• Required action
The expected response is a copy of every line in the entries below that includes the word "same".

• Data records
----

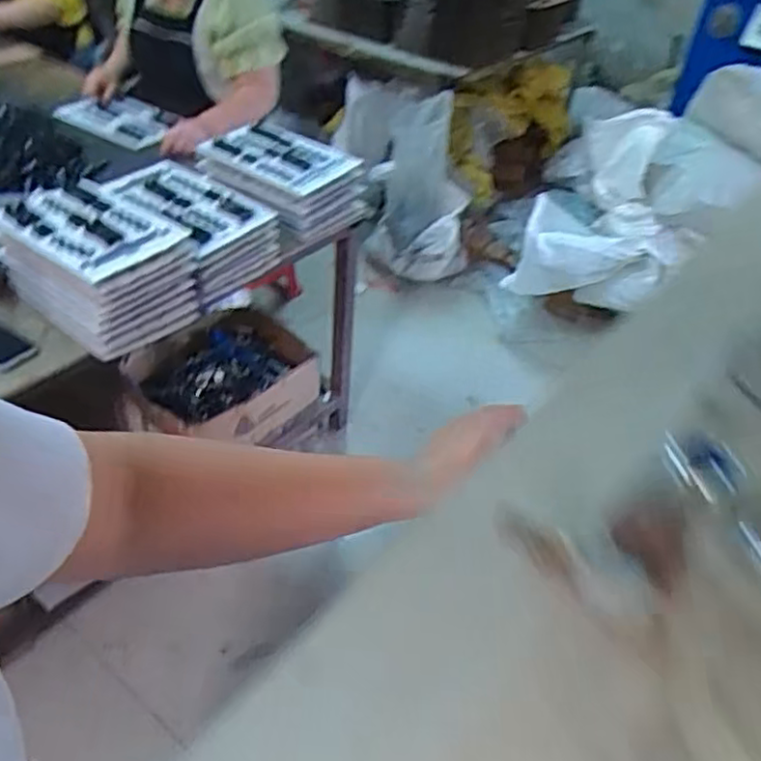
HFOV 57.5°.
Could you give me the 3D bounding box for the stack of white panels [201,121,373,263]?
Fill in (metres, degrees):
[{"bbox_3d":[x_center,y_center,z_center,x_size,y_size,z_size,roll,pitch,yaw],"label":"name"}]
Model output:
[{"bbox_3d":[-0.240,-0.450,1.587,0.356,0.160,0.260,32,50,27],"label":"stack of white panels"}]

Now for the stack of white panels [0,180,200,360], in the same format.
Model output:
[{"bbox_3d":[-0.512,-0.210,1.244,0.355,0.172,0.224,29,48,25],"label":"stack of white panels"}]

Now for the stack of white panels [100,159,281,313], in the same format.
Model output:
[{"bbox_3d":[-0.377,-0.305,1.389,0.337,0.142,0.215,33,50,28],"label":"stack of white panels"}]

----

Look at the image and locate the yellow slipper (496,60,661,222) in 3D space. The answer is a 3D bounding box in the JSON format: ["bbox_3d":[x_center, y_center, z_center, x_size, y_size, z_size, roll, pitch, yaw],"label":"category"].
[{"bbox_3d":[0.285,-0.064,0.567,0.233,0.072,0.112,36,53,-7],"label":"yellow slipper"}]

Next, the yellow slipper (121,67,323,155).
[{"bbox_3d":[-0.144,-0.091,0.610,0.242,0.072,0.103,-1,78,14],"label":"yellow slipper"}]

----

• Exercise result
Now for the stack of white panels [0,180,200,360], in the same format.
Now for the stack of white panels [100,159,281,313], in the same format.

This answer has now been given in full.